* Exercise brief *
All records are to be reproduced verbatim, with images omitted.

[Opening Records to use section]

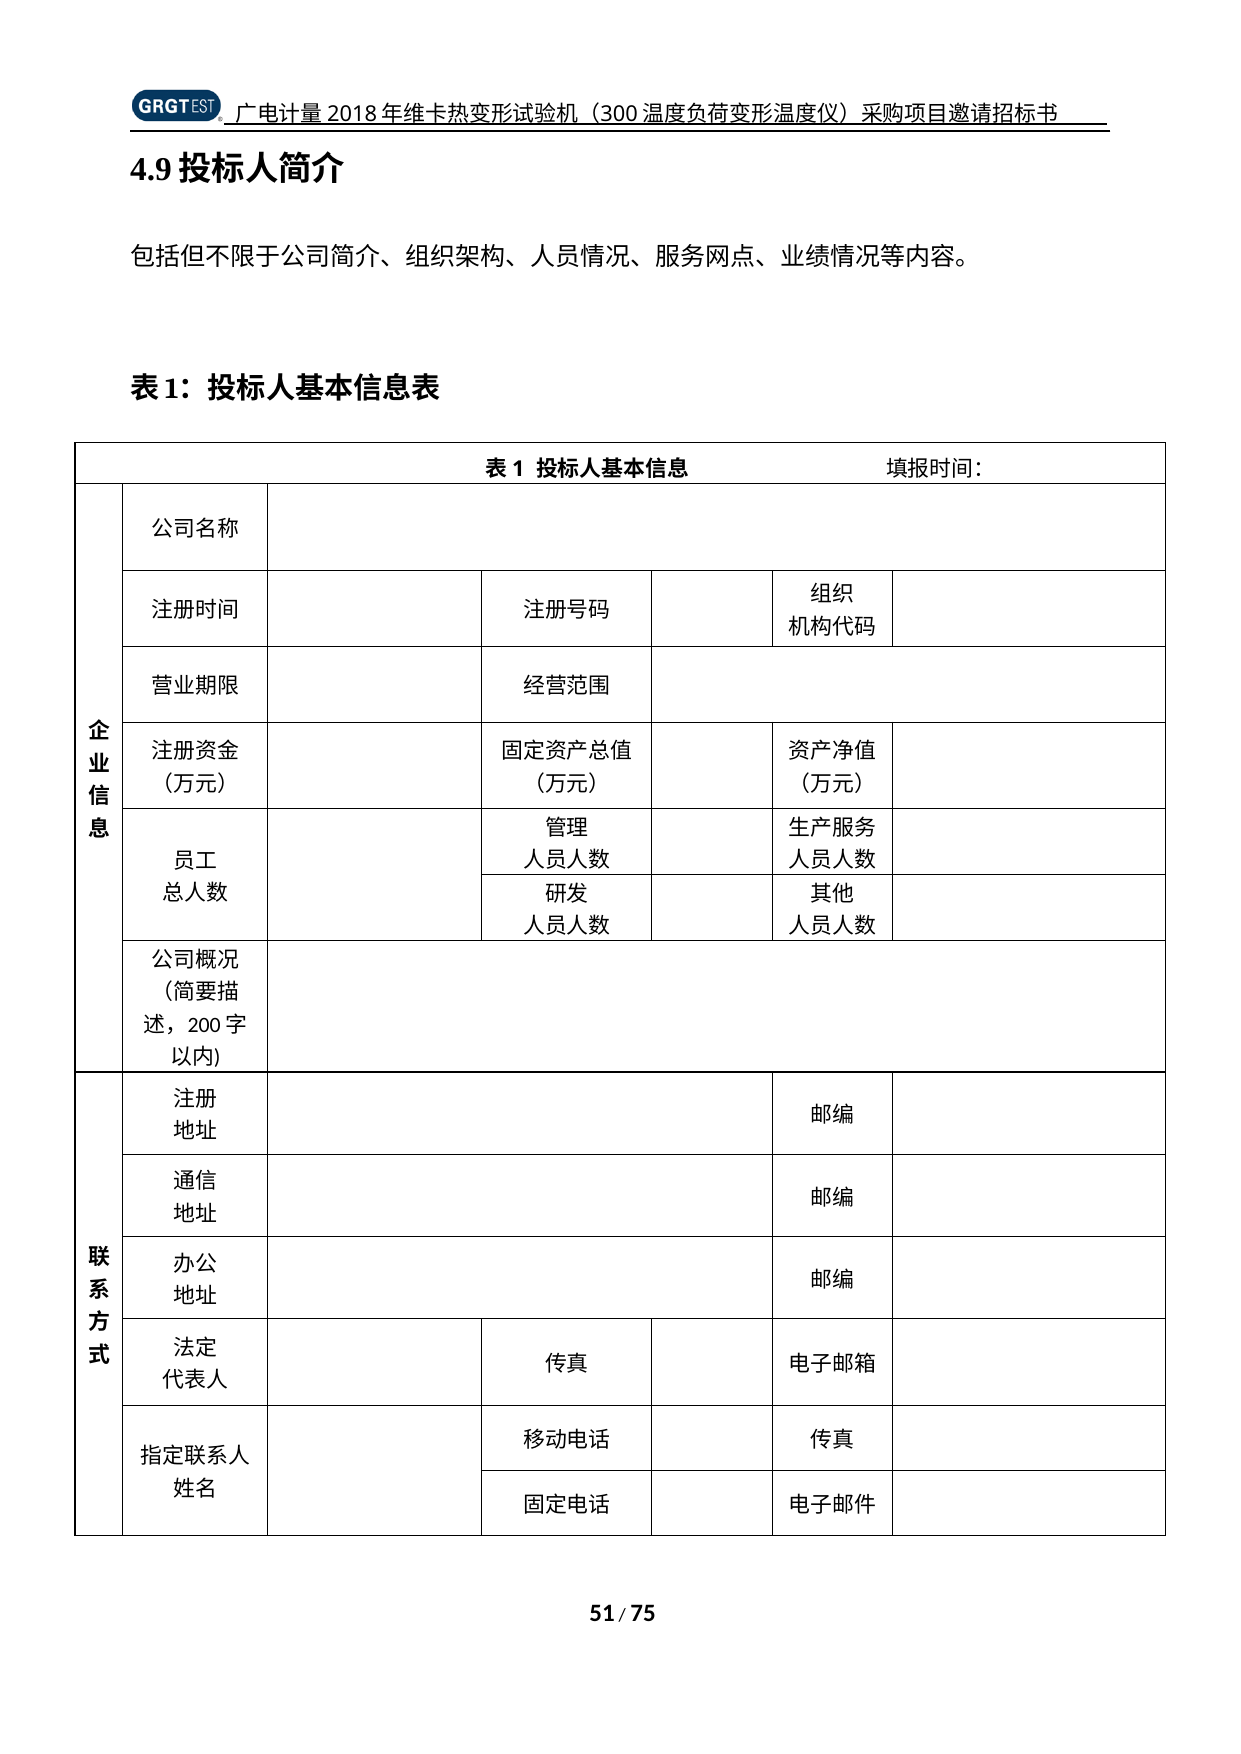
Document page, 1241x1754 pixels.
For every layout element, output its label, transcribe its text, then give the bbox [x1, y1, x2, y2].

table_cell 法定 代表人 [123, 1319, 267, 1405]
table_cell [652, 723, 772, 808]
table_cell 固定资产总值（万元） [482, 723, 651, 808]
table_cell 传真 [482, 1319, 651, 1405]
table_cell 固定电话 [482, 1471, 651, 1535]
table_cell [268, 1319, 481, 1405]
table_cell [268, 941, 1165, 1071]
table_cell 指定联系人姓名 [123, 1406, 267, 1535]
table_cell [268, 1155, 772, 1236]
text 包括但不限于公司简介、组织架构、人员情况、服务网点、业绩情况等内容。 [130, 222, 1110, 287]
table_cell [652, 1471, 772, 1535]
table_cell 生产服务 人员人数 [773, 809, 892, 874]
picture [129, 88, 224, 122]
table_cell [652, 875, 772, 940]
table_cell [893, 1406, 1165, 1470]
table_cell 企业信息 [76, 484, 122, 1071]
table_cell 其他 人员人数 [773, 875, 892, 940]
table_cell 邮编 [773, 1073, 892, 1154]
table_cell 通信 地址 [123, 1155, 267, 1236]
table_cell [268, 723, 481, 808]
subtitle 表1：投标人基本信息表 [130, 353, 1110, 418]
table_cell 管理 人员人数 [482, 809, 651, 874]
table_cell [652, 809, 772, 874]
table_cell [268, 1237, 772, 1318]
table_cell 研发 人员人数 [482, 875, 651, 940]
table_cell [893, 1237, 1165, 1318]
table_cell 电子邮件 [773, 1471, 892, 1535]
subtitle 4.9投标人简介 [130, 133, 1110, 198]
table_cell [268, 1406, 481, 1535]
table_cell 电子邮箱 [773, 1319, 892, 1405]
table_cell [893, 1319, 1165, 1405]
table_cell [268, 571, 481, 646]
table_cell [893, 1073, 1165, 1154]
table_cell 移动电话 [482, 1406, 651, 1470]
table_cell [893, 1471, 1165, 1535]
table_cell [893, 875, 1165, 940]
table_cell 营业期限 [123, 647, 267, 722]
table_header 表1 投标人基本信息 填报时间： [76, 443, 1165, 483]
table_cell 资产净值（万元） [773, 723, 892, 808]
table_cell 注册资金（万元） [123, 723, 267, 808]
table_cell [652, 571, 772, 646]
table_cell 联系方式 [76, 1073, 122, 1535]
table_cell [893, 1155, 1165, 1236]
table_cell [652, 1319, 772, 1405]
table_cell 传真 [773, 1406, 892, 1470]
table_cell [268, 647, 481, 722]
table_cell 注册号码 [482, 571, 651, 646]
table_cell 组织 机构代码 [773, 571, 892, 646]
table_cell [652, 647, 1165, 722]
table_cell [893, 723, 1165, 808]
table_cell 邮编 [773, 1237, 892, 1318]
table_cell [893, 571, 1165, 646]
table_cell [268, 484, 1165, 570]
table_cell 公司概况 （简要描述，200字以内) [123, 941, 267, 1071]
table_cell 公司名称 [123, 484, 267, 570]
table_cell 员工 总人数 [123, 809, 267, 940]
table_cell [652, 1406, 772, 1470]
table_cell [893, 809, 1165, 874]
table_cell 注册 地址 [123, 1073, 267, 1154]
table_cell 办公 地址 [123, 1237, 267, 1318]
table_cell 注册时间 [123, 571, 267, 646]
table_cell [268, 1073, 772, 1154]
table_cell 经营范围 [482, 647, 651, 722]
table_cell [268, 809, 481, 940]
table_cell 邮编 [773, 1155, 892, 1236]
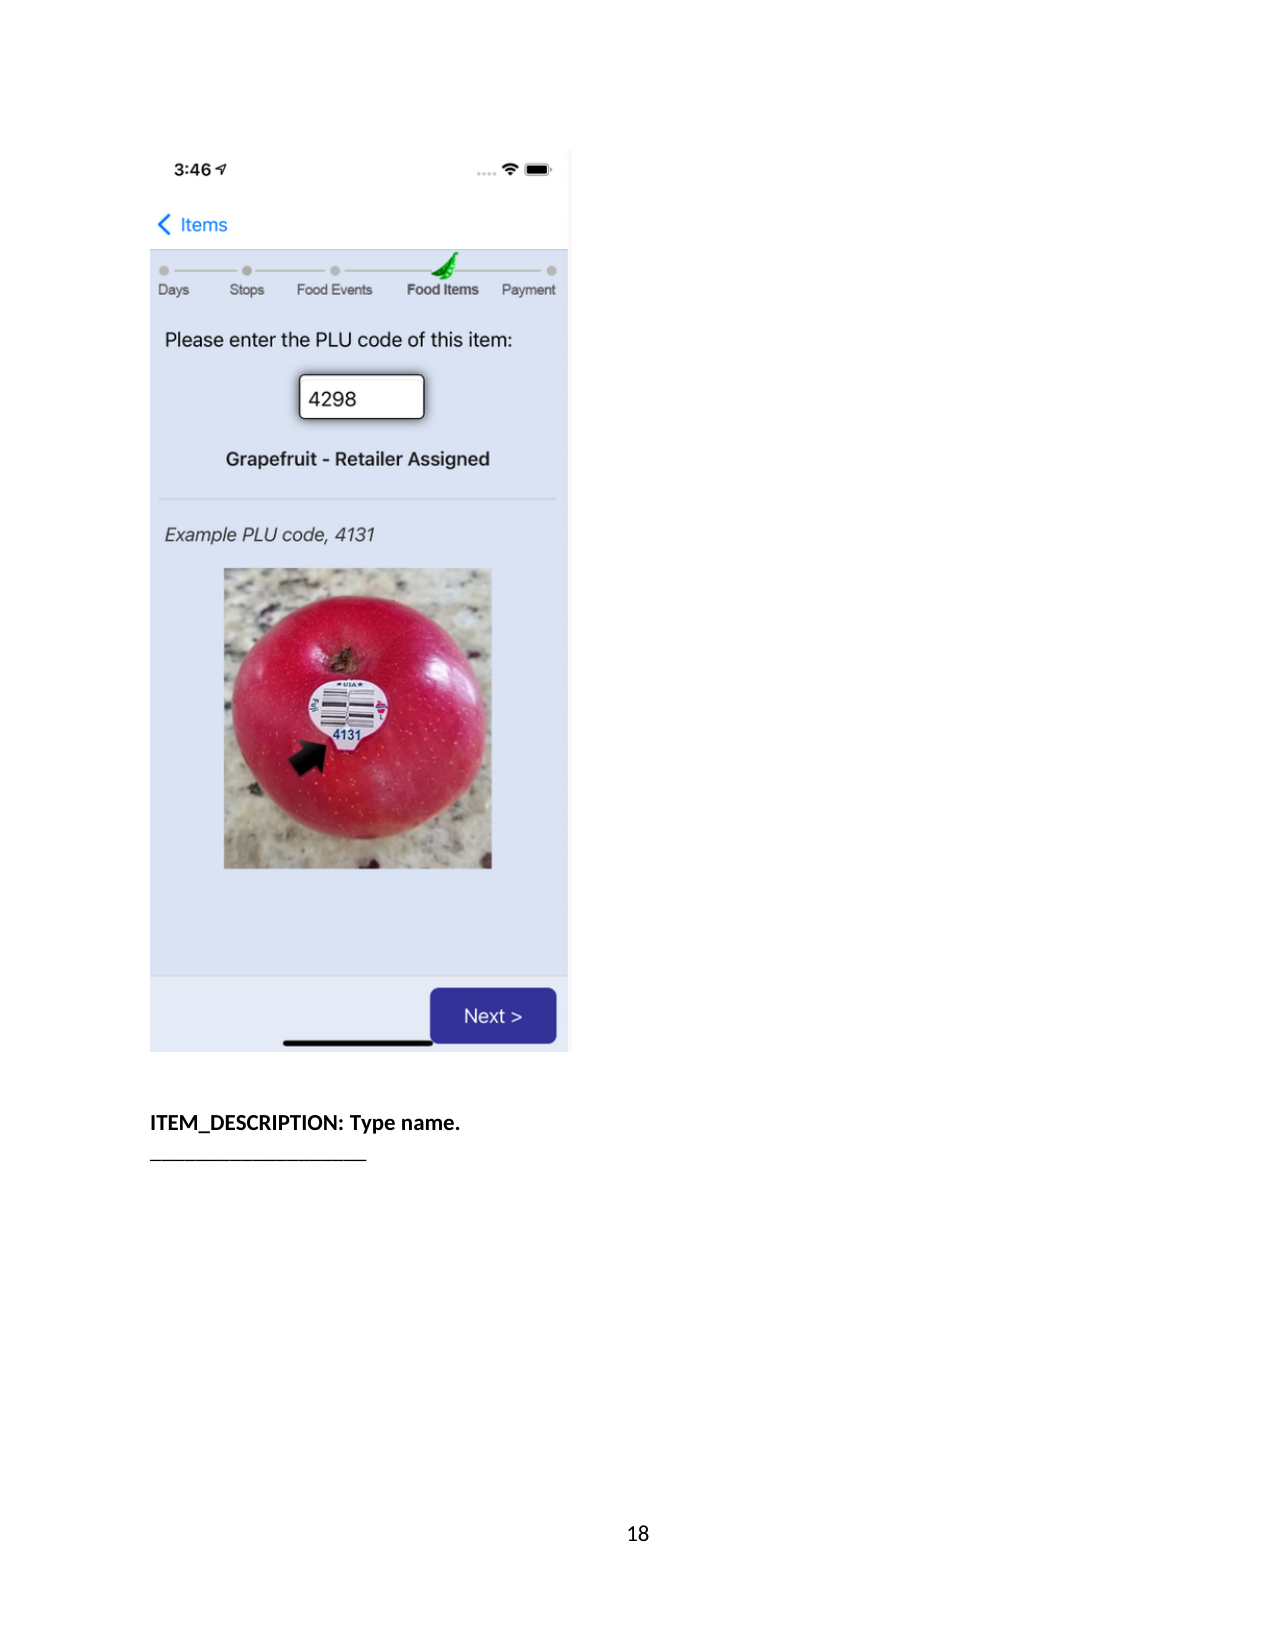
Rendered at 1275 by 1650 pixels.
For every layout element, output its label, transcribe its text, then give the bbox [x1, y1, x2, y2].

[Closing Records to use section]

* Answer to the problem *
Document page, 1241x1754 pixels.
For every layout element, output its label, transcribe its text, then give the bbox [x1, y1, x2, y2].

table_cell 法定 代表人 [123, 1319, 267, 1405]
table_cell [652, 723, 772, 808]
table_cell 固定资产总值（万元） [482, 723, 651, 808]
table_cell 传真 [482, 1319, 651, 1405]
table_cell 固定电话 [482, 1471, 651, 1535]
table_cell [268, 1319, 481, 1405]
table_cell [268, 941, 1165, 1071]
table_cell 指定联系人姓名 [123, 1406, 267, 1535]
table_cell [268, 1155, 772, 1236]
text 包括但不限于公司简介、组织架构、人员情况、服务网点、业绩情况等内容。 [130, 222, 1110, 287]
table_cell [652, 1471, 772, 1535]
table_cell 生产服务 人员人数 [773, 809, 892, 874]
picture [129, 88, 224, 122]
table_cell [652, 875, 772, 940]
table_cell [893, 1406, 1165, 1470]
table_cell 企业信息 [76, 484, 122, 1071]
table_cell 其他 人员人数 [773, 875, 892, 940]
table_cell 邮编 [773, 1073, 892, 1154]
table_cell 通信 地址 [123, 1155, 267, 1236]
table_cell [268, 723, 481, 808]
subtitle 表1：投标人基本信息表 [130, 353, 1110, 418]
table_cell 管理 人员人数 [482, 809, 651, 874]
table_cell [652, 809, 772, 874]
table_cell [268, 1237, 772, 1318]
table_cell 研发 人员人数 [482, 875, 651, 940]
table_cell [893, 1237, 1165, 1318]
table_cell 电子邮件 [773, 1471, 892, 1535]
subtitle 4.9投标人简介 [130, 133, 1110, 198]
table_cell [268, 1406, 481, 1535]
table_cell 电子邮箱 [773, 1319, 892, 1405]
table_cell [893, 1319, 1165, 1405]
table_cell [268, 571, 481, 646]
table_cell [893, 1073, 1165, 1154]
table_cell 移动电话 [482, 1406, 651, 1470]
table_cell [893, 1471, 1165, 1535]
table_cell [893, 875, 1165, 940]
table_cell 营业期限 [123, 647, 267, 722]
table_header 表1 投标人基本信息 填报时间： [76, 443, 1165, 483]
table_cell 资产净值（万元） [773, 723, 892, 808]
table_cell 注册资金（万元） [123, 723, 267, 808]
table_cell [652, 571, 772, 646]
table_cell 联系方式 [76, 1073, 122, 1535]
table_cell [893, 1155, 1165, 1236]
table_cell [652, 1319, 772, 1405]
table_cell 传真 [773, 1406, 892, 1470]
table_cell [268, 647, 481, 722]
table_cell 注册号码 [482, 571, 651, 646]
table_cell 组织 机构代码 [773, 571, 892, 646]
table_cell [652, 647, 1165, 722]
table_cell [893, 723, 1165, 808]
table_cell 邮编 [773, 1237, 892, 1318]
table_cell [893, 571, 1165, 646]
table_cell [268, 484, 1165, 570]
table_cell 公司概况 （简要描述，200字以内) [123, 941, 267, 1071]
table_cell 公司名称 [123, 484, 267, 570]
table_cell 员工 总人数 [123, 809, 267, 940]
table_cell [652, 1406, 772, 1470]
table_cell [893, 809, 1165, 874]
table_cell 注册 地址 [123, 1073, 267, 1154]
table_cell 办公 地址 [123, 1237, 267, 1318]
table_cell 注册时间 [123, 571, 267, 646]
table_cell [268, 1073, 772, 1154]
table_cell 经营范围 [482, 647, 651, 722]
table_cell [268, 809, 481, 940]
table_cell 邮编 [773, 1155, 892, 1236]
Rendered at 1275 by 1650 pixels.
For every layout element, output its label, transcribe its text, then give the bbox [x1, y1, x2, y2].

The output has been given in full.